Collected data
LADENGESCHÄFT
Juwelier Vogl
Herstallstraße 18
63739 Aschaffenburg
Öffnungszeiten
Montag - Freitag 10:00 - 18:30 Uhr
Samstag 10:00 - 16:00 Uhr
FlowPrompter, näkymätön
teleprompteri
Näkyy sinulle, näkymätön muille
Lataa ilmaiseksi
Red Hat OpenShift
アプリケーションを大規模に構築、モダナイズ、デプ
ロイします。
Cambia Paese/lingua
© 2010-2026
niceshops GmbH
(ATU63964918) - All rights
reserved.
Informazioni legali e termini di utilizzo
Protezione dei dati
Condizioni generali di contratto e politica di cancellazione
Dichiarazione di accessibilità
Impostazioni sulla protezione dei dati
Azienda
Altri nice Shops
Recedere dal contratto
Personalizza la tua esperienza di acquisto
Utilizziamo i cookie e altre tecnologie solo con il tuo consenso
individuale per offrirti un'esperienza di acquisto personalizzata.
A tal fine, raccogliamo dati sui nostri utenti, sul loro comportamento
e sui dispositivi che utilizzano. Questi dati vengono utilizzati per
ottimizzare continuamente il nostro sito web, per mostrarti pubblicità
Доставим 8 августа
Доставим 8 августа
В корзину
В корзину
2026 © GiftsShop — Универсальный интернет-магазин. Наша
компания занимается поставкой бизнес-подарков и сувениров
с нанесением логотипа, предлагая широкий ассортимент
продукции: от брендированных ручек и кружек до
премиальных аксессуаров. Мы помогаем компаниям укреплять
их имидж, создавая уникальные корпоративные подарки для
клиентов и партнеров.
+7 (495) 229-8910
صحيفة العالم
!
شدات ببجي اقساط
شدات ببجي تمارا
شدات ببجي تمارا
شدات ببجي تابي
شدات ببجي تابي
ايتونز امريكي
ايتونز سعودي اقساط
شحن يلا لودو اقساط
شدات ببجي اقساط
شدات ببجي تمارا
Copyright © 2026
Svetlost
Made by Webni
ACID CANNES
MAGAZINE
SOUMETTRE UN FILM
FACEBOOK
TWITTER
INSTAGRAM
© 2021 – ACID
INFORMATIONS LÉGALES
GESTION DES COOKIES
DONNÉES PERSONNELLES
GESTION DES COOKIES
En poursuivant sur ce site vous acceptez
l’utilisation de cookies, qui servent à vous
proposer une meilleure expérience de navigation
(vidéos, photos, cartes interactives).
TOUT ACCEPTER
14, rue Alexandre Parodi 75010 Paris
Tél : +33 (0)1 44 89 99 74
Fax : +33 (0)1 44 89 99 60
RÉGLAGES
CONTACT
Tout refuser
...
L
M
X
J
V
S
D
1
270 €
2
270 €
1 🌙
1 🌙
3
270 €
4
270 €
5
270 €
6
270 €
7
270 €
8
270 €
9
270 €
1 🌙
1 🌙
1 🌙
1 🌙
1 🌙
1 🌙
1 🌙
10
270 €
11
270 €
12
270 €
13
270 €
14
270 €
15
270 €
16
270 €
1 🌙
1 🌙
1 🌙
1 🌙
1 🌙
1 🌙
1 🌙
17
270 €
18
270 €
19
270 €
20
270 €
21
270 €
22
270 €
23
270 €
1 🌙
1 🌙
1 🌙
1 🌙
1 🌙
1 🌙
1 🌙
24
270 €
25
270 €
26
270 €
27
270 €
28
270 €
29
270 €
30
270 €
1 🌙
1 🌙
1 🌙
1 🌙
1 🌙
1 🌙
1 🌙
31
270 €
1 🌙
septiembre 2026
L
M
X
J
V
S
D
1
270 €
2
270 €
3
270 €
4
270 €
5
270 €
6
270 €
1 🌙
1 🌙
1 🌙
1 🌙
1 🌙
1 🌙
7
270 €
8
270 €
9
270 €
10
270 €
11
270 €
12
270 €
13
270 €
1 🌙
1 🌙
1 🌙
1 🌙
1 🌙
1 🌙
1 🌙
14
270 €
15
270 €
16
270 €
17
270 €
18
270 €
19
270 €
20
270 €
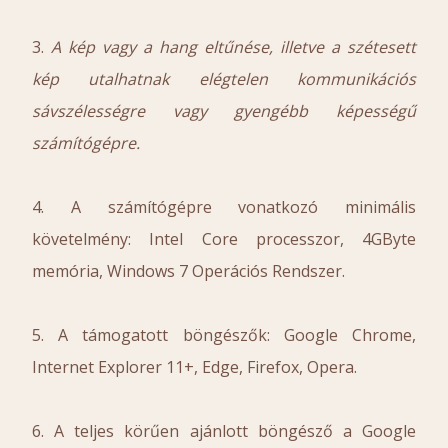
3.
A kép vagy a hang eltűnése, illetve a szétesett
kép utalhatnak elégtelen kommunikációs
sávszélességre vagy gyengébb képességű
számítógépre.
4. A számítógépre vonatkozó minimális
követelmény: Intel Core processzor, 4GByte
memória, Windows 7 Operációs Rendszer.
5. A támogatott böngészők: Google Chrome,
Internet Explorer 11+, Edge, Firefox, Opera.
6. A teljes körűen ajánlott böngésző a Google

* YOUR GOAL: List, from the entries above, every line in which the word "Google" shows up.

* OUTPUT OF THE EXERCISE:
5. A támogatott böngészők: Google Chrome,
6. A teljes körűen ajánlott böngésző a Google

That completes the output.